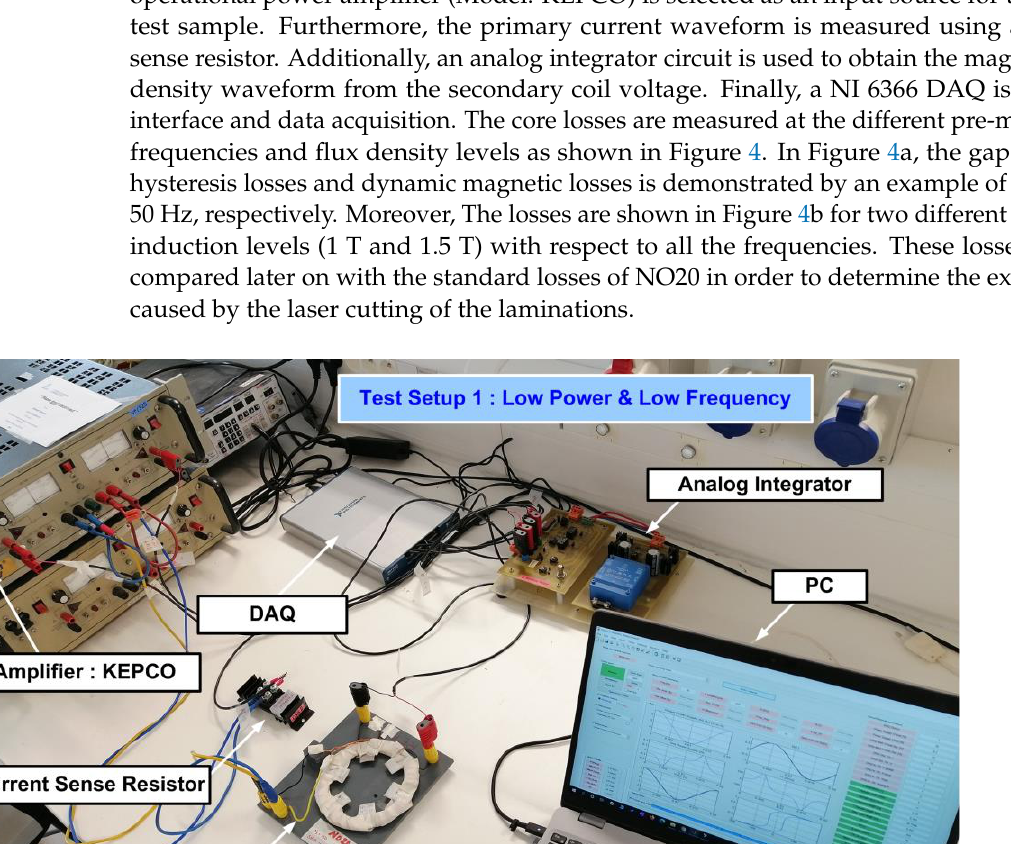
f [Hz] Figure 4. The measured core losses of the individual laminations: ( a ) with respect to magnetic flux density, ( b ) with respect to frequency. For additional verification, the same 5-lamination sample is tested at the other setup, which will be described in detail in the next part. The comparison between the results at 100 Hz is shown in Figure 5a. As can be noticed in the waveform of B(t) and H(t) , there is a very good agreement between both setups under the same operating condition of mag- netic flux density. There is also a slight mismatch between the BH loops of both setups which can be explained by the lower sensitivity of the second setup, which is designed for higher impedance loads.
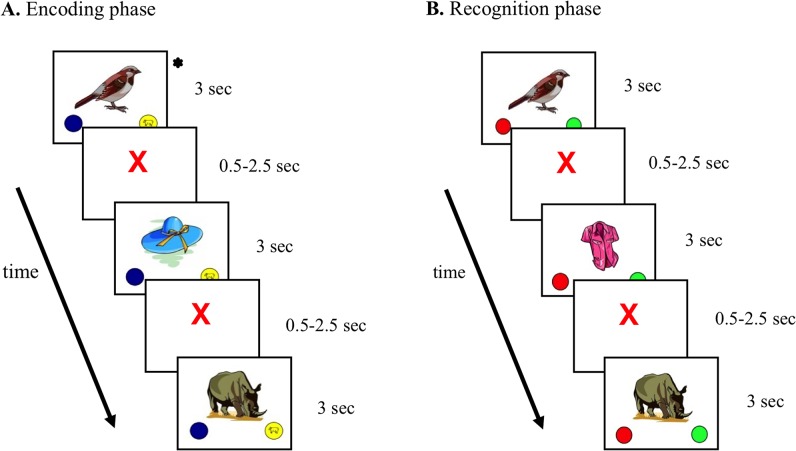
Design of picture encoding and memory task.(A) The encoding phase consisted of two runs with 30 novel and two recurring overlearned pictures (bird and shoe; presented 13 times), derived from the dummy memory disc which the child practiced at home. Children had to indicate whether the stimuli was an animal or object, while fMRI was administrated. (B) The recognition phase, administrated on a personal desktop computer, presented two times 30 pictures earlier presented in the encoding phase, 26 times two overlearned pictures (bird and shoe) and 60 novel pictures. Children had to decide whether or not the stimuli was earlier presented during the encoding phase. In both phases pictures were presented in random order during 3.0 seconds each, followed by a randomized interstimulus interval of 0.5–2.5 seconds during which a red fixation cross was presented. * Overlearned picture (bird or shoe), used to establish a functional baseline (fMRI)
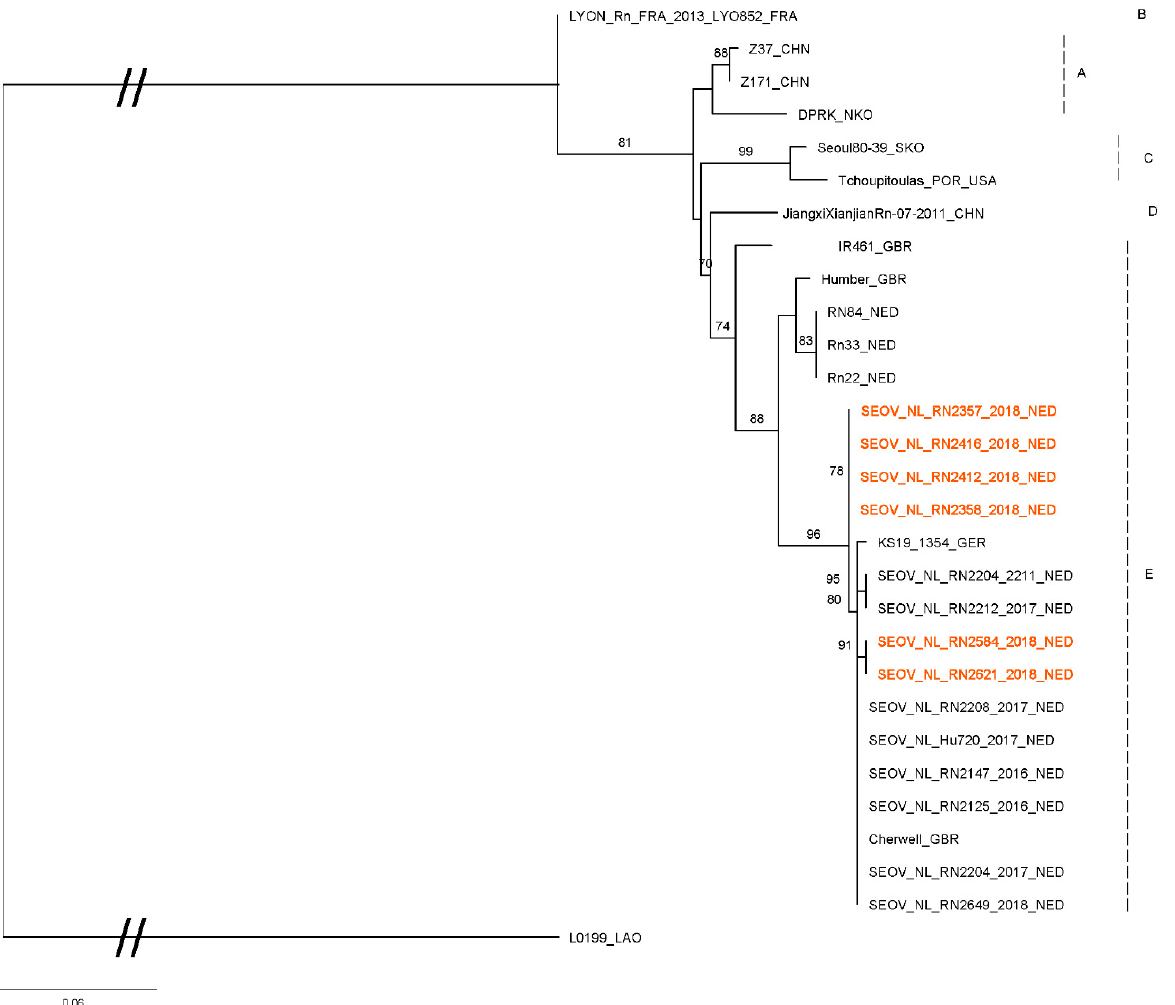
Figure 3. Maximum likelihood phylogenetic tree for SEOV partial L segment (333nt) sequences, 2008 Rattus tanezumi SEOV (L0199) from Laos (HQ992814) was used as an outgroup. Sequences from this study are shown in red (Genbank accession numbers MT993925-993630). The quality of one of the sequences from the rattery rats was too low to include in this comparison. Numbers along branches are bootstrap values, only bootstrap support of >70% are shown. Scale bar indicates nucleotide substitutions per site. Letters behind branches refer to groups of SEOV sequences as described by Kim et al. [23]. At the end of the strain names the country of origin is given: BEL, Belgium; CHN, China; FRA, France; GBR, Great Britain; GER, Germany; LAO, Laos; NED, the Netherlands; NKO, North Korea; SKO, South Korea; and USA, United States.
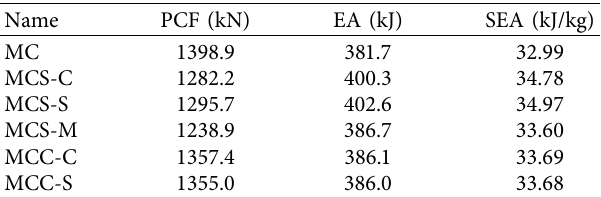
Figure 7: Relationship between f , EA, and force-displacement curve. Table 2: Crashworthiness index of the different multi-cell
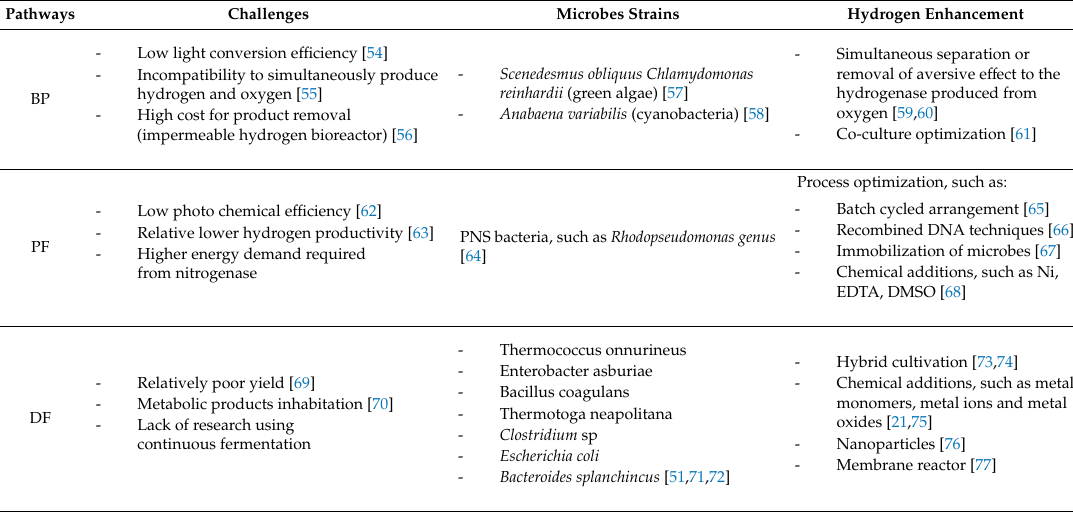
Table 1. Summary of bio-hydrogen pathways catalyzed by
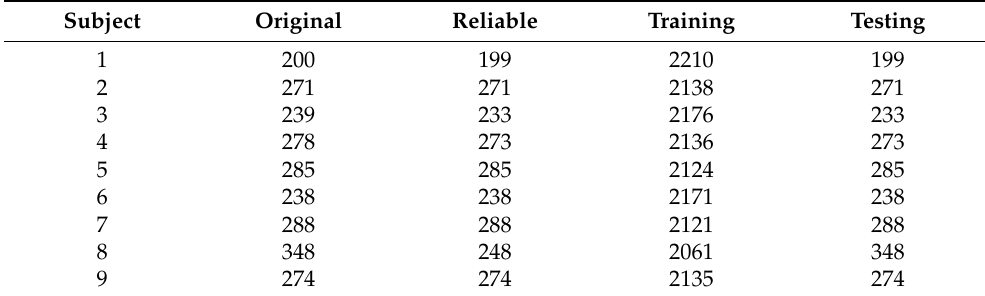
Table 2. Number of original samples, number of samples considered reliable after pre-processing and data division for the leave-one-subject-out cross-validation procedure.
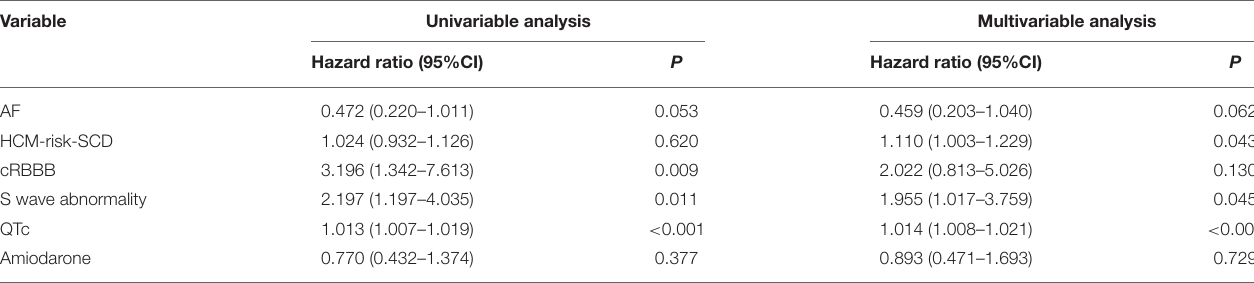
TABLE 2 | Univariable and multivariable models for predictors of appropriate ICD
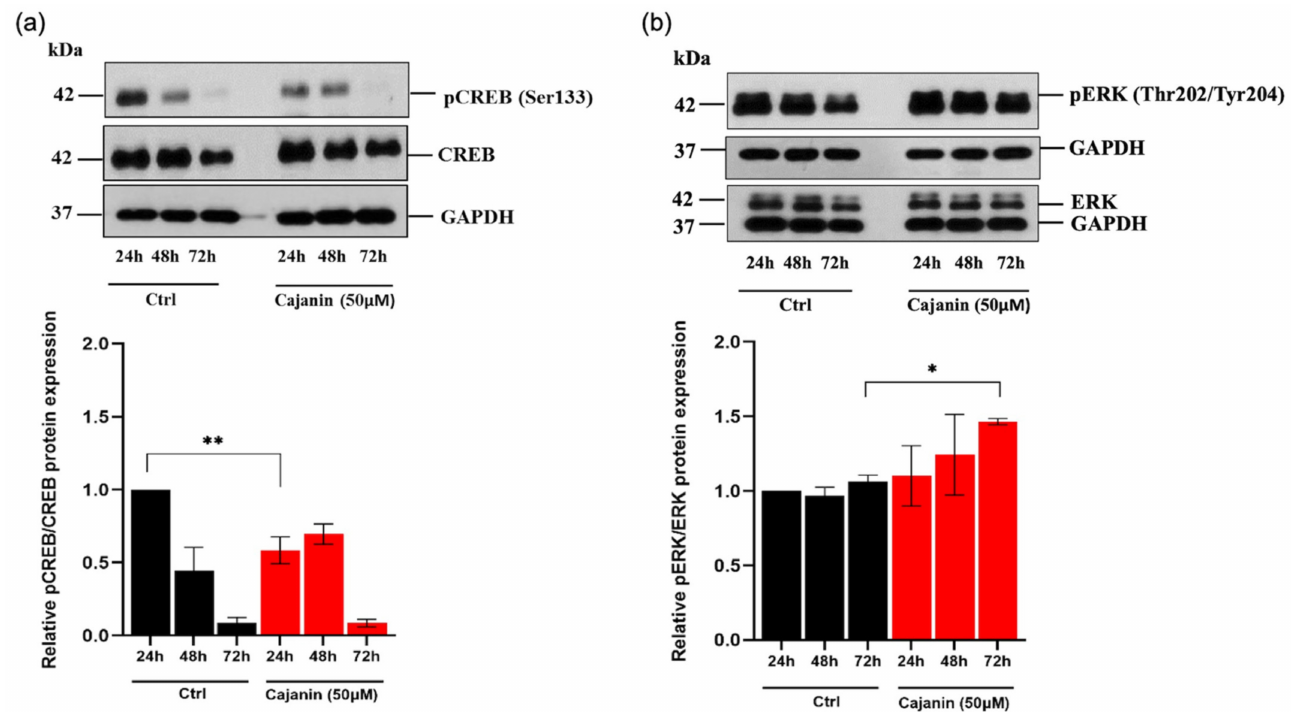
Figure 7. Cajanin regulates signaling molecules mediating MITF expression. ( a ) Suppression on expression level of pCREB/CREB, an upstream signal stimulating MITF transcription was remarkably demonstrated via western blotting in human melanin-producing MNT1 cells cultured with 50 µ M cajanin early at 24 h. ( b ) Treatment with cajanin (50 µ M) for 72 h also obviously augmented level of pERK which moderates MITF expression at a post-translational step. All experiments were performed in triplicate and data are expressed as the mean ± SEM. * p < 0.05, ** p < 0.01 versus non-treated cells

== WHAT YOU NEED TO DO ==
The lines that contain the word "between" are wanted; copy each of them from the records.

== RESULT OF THIS EXERCISE ==
f [Hz] Figure 4. The measured core losses of the individual laminations: ( a ) with respect to magnetic flux density, ( b ) with respect to frequency. For additional verification, the same 5-lamination sample is tested at the other setup, which will be described in detail in the next part. The comparison between the results at 100 Hz is shown in Figure 5a. As can be noticed in the waveform of B(t) and H(t) , there is a very good agreement between both setups under the same operating condition of mag- netic flux density. There is also a slight mismatch between the BH loops of both setups which can be explained by the lower sensitivity of the second setup, which is designed for higher impedance loads.
Figure 7: Relationship between f , EA, and force-displacement curve. Table 2: Crashworthiness index of the different multi-cell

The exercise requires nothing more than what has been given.